More recently I discovered sock knitting and knitted some for me. Mother was interested so I started knitting socks for her, then sister, niece, sister-in-law and, very occasionally, husband. Now I knit socks year round thus providing parcels of five or six pairs of socks for the women in the family.

During the past two years I've taken up knitting sweaters again - for me mainly as I didn't have any that fitted. Something to do with weight gain being on antidepressants!

I'm still on antidepressants, winter is not the time of year to try quitting, but have also knitted sweaters for Mum, husband and niece. The great thing about sweaters is that they take a month to six weeks to knit and they sit over your lap and keep you warm. The good thing about socks is that they take less than a week to knit and they don't smother you, so are ideal summer knitting projects.

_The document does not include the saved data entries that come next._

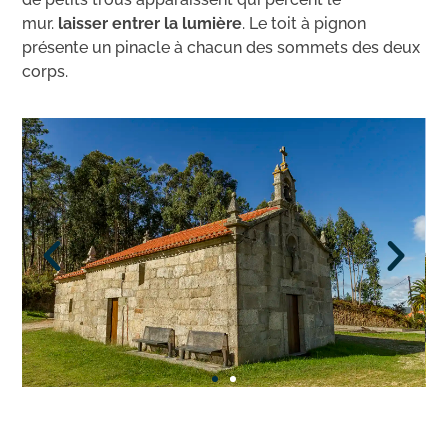
mur.
laisser entrer la lumière
. Le toit à pignon
présente un pinacle à chacun des sommets des deux
corps.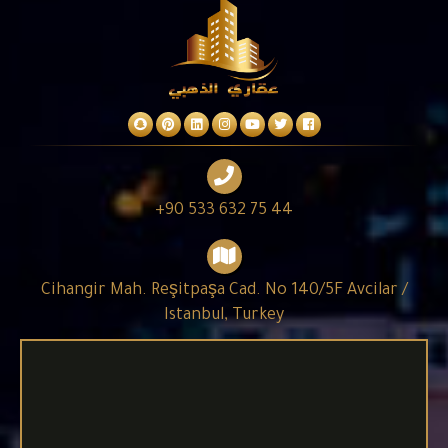
+90 533 632 75 44
Cihangir Mah. Reşitpaşa Cad. No 140/5F Avcilar /
Istanbul, Turkey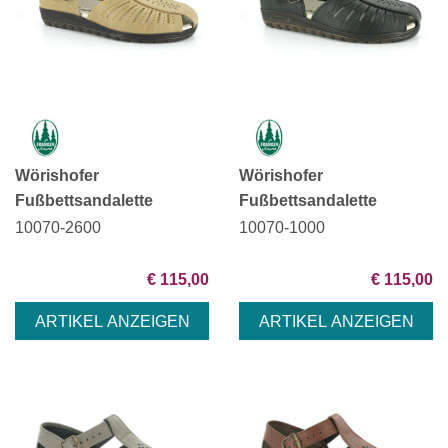
Wörishofer
Wörishofer
Fußbettsandalette
Fußbettsandalette
10070-2600
10070-1000
€ 115,00
€ 115,00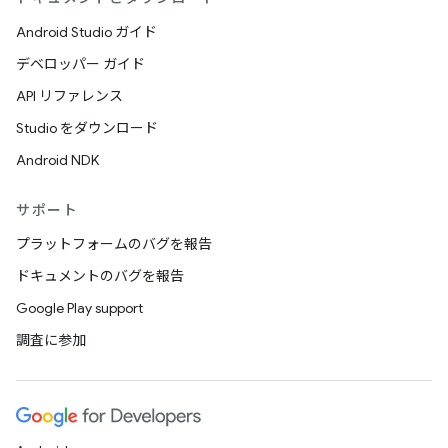
Android Studio ガイド
デベロッパー ガイド
API リファレンス
Studio をダウンロード
Android NDK
サポート
プラットフォームのバグを報告
ドキュメントのバグを報告
Google Play support
調査に参加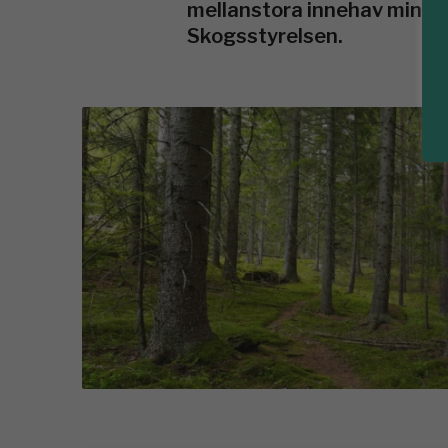
mellanstora innehav minska
Skogsstyrelsen.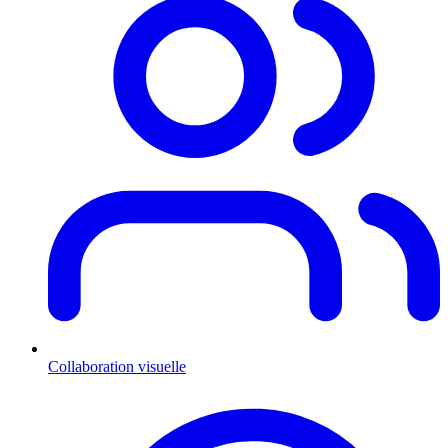
Collaboration visuelle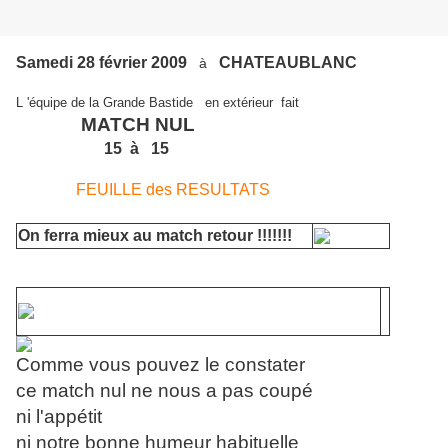
Samedi 28 février 2009
CHATEAUBLANC
à
L 'équipe de la Grande Bastide en extérieur fait
MATCH NUL
15
à 15
FEUILLE des RESULTATS
On ferra mieux au match retour !!!!!!!
Comme vous pouvez le constater
ce match nul ne nous a pas coupé
ni l'appétit
ni notre bonne humeur habituelle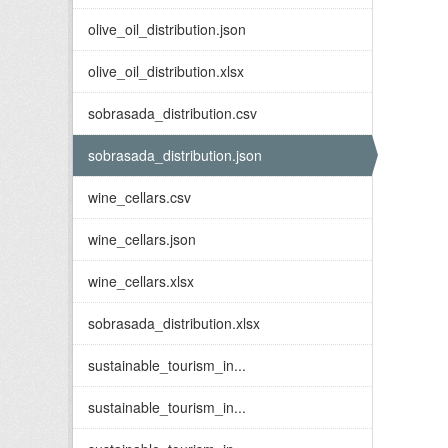
olive_oil_distribution.json
olive_oil_distribution.xlsx
sobrasada_distribution.csv
sobrasada_distribution.json
wine_cellars.csv
wine_cellars.json
wine_cellars.xlsx
sobrasada_distribution.xlsx
sustainable_tourism_in...
sustainable_tourism_in...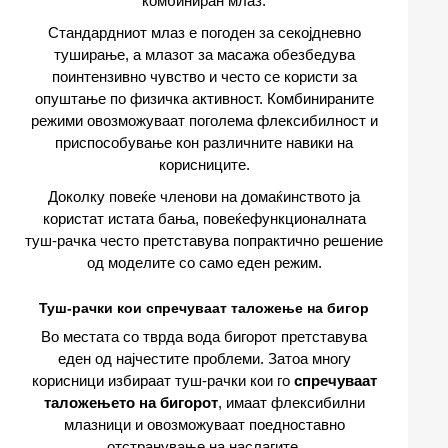
комбиниран млаз.
Стандардниот млаз е погоден за секојдневно
туширање, а млазот за масажа обезбедува
поинтензивно чувство и често се користи за
опуштање по физичка активност. Комбинираните
режими овозможуваат поголема флексибилност и
приспособување кон различните навики на
корисниците.
Доколку повеќе членови на домаќинството ја
користат истата бања, повеќефункционалната
туш-рачка често претставува попрактично решение
од моделите со само еден режим.
Туш-рачки кои спречуваат таложење на бигор
Во местата со тврда вода бигорот претставува
еден од најчестите проблеми. Затоа многу
корисници избираат туш-рачки кои го
спречуваат
таложењето на бигорот
, имаат флексибилни
млазници и овозможуваат поедноставно
отстранување на наслагите.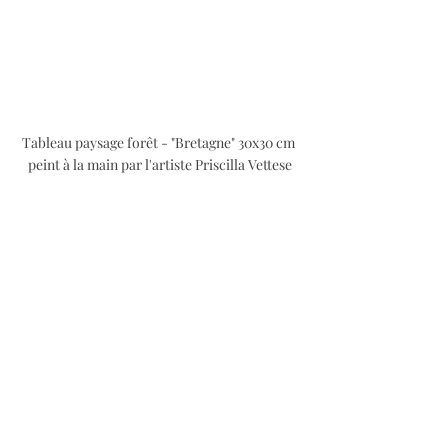
Tableau paysage forêt - "Bretagne" 30x30 cm 
peint à la main par l'artiste Priscilla Vettese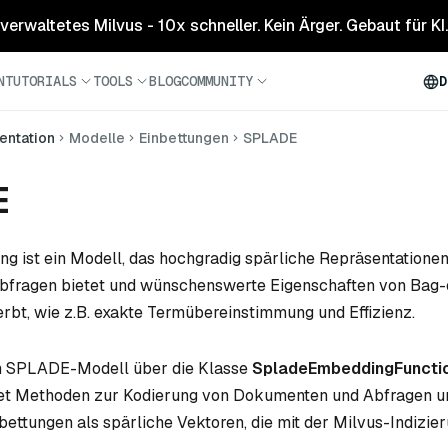
 verwaltetes Milvus - 10x schneller. Kein Ärger. Gebaut für KI.
N
TUTORIALS
TOOLS
BLOG
COMMUNITY
D
ntation
Modelle
Einbettungen
SPLADE
E
 ist ein Modell, das hochgradig spärliche Repräsentationen
fragen bietet und wünschenswerte Eigenschaften von Bag
bt, wie z.B. exakte Termübereinstimmung und Effizienz.
em SPLADE-Modell über die Klasse
SpladeEmbeddingFuncti
tet Methoden zur Kodierung von Dokumenten und Abfragen u
ettungen als spärliche Vektoren, die mit der Milvus-Indizie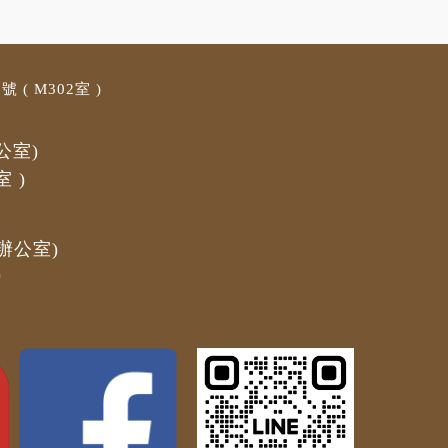
 ( M3
02室 )
公室)
室
)
辦公室)
)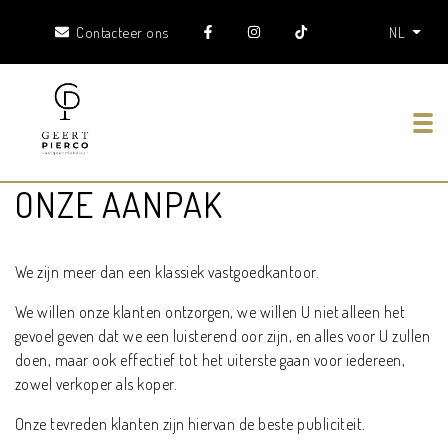
Contacteer ons
NL
Tog
ONZE AANPAK
We zijn meer dan een klassiek vastgoedkantoor.
We willen onze klanten ontzorgen, we willen U niet alleen het
gevoel geven dat we een luisterend oor zijn, en alles voor U zullen
doen, maar ook effectief tot het uiterste gaan voor iedereen,
zowel verkoper als koper.
Onze tevreden klanten zijn hiervan de beste publiciteit.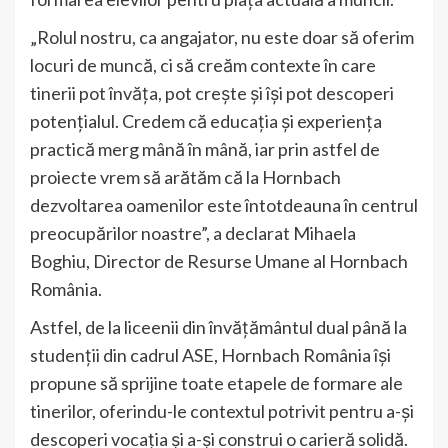
„Rolul nostru, ca angajator, nu este doar să oferim
locuri de muncă, ci să creăm contexte în care
tinerii pot învăța, pot crește și își pot descoperi
potențialul. Credem că educația și experiența
practică merg mână în mână, iar prin astfel de
proiecte vrem să arătăm că la Hornbach
dezvoltarea oamenilor este întotdeauna în centrul
preocupărilor noastre”, a declarat Mihaela
Boghiu, Director de Resurse Umane al Hornbach
România.
Astfel, de la liceenii din învățământul dual până la
studenții din cadrul ASE, Hornbach România își
propune să sprijine toate etapele de formare ale
tinerilor, oferindu-le contextul potrivit pentru a-și
descoperi vocația și a-și construi o carieră solidă.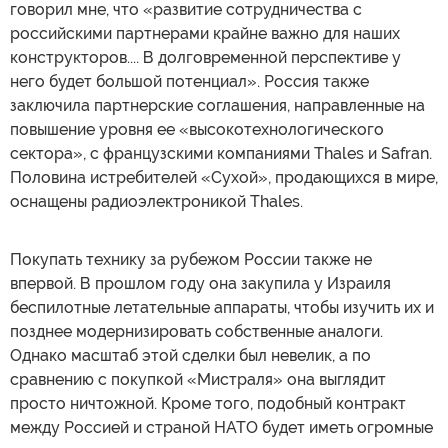
говорил мне, что «развитие сотрудничества с
российскими партнерами крайне важно для наших
конструкторов.... В долговременной перспективе у
него будет большой потенциал». Россия также
заключила партнерские соглашения, направленные на
повышение уровня ее «высокотехнологического
сектора», с французскими компаниями Thales и Safran.
Половина истребителей «Сухой», продающихся в мире,
оснащены радиоэлектроникой Thales.
Покупать технику за рубежом России также не
впервой. В прошлом году она закупила у Израиля
беспилотные летательные аппараты, чтобы изучить их и
позднее модернизировать собственные аналоги.
Однако масштаб этой сделки был невелик, а по
сравнению с покупкой «Мистраля» она выглядит
просто ничтожной. Кроме того, подобный контракт
между Россией и страной НАТО будет иметь огромные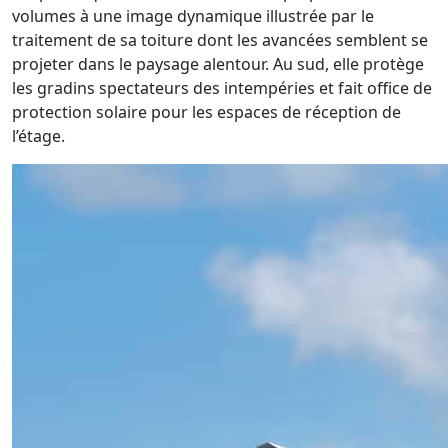
volumes à une image dynamique illustrée par le
traitement de sa toiture dont les avancées semblent se
projeter dans le paysage alentour. Au sud, elle protège
les gradins spectateurs des intempéries et fait office de
protection solaire pour les espaces de réception de
l’étage.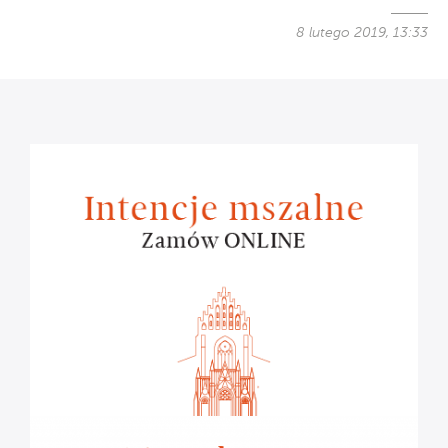
8 lutego 2019, 13:33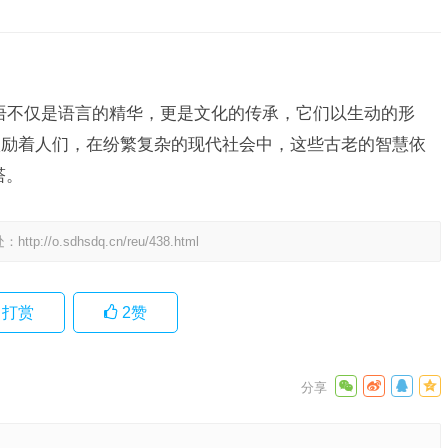
语不仅是语言的精华，更是文化的传承，它们以生动的形
激励着人们，在纷繁复杂的现代社会中，这些古老的智慧依
塔。
处：
http://o.sdhsdq.cn/reu/438.html
打赏
2
赞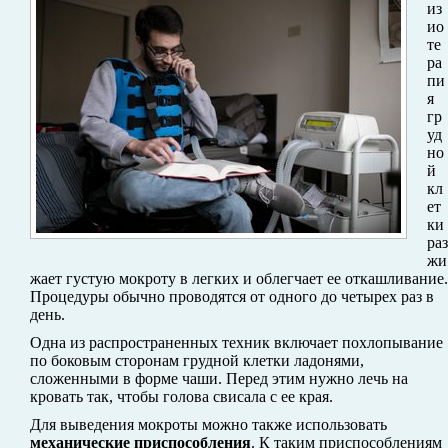
из
ио
те
ра
пи
я
гр
уд
но
й
кл
ет
ки
раз
жи
жает густую мокроту в легких и облегчает ее откашливание.
Процедуры обычно проводятся от одного до четырех раз в
день.
Одна из распространенных техник включает похлопывание
по боковым сторонам грудной клетки ладонями,
сложенными в форме чаши. Перед этим нужно лечь на
кровать так, чтобы голова свисала с ее края.
Для выведения мокроты можно также использовать
механические приспособления
. К таким приспособлениям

Then there are very few TV programmes which cannot be improved by the addition of some knitting - complexity depending on the degree of concentration required to follow the programme!

At this time of year it can get a bit hectic, but I enjoy having something on the needles and get a bit 'itchy' when I haven't. Hmmm, what are the projects for January?

YarnAddictAnni said...

Thank you for sharing Bronchitikat. Winter is definitely not a good time to try to come off anti-depressants. I'm much more prone to low moods during the autumn. November/December being my most dangerous months. I think it's because it's so dark/miserable weather. After Christmas I look forward to summer which helps. I need to move somewhere hot!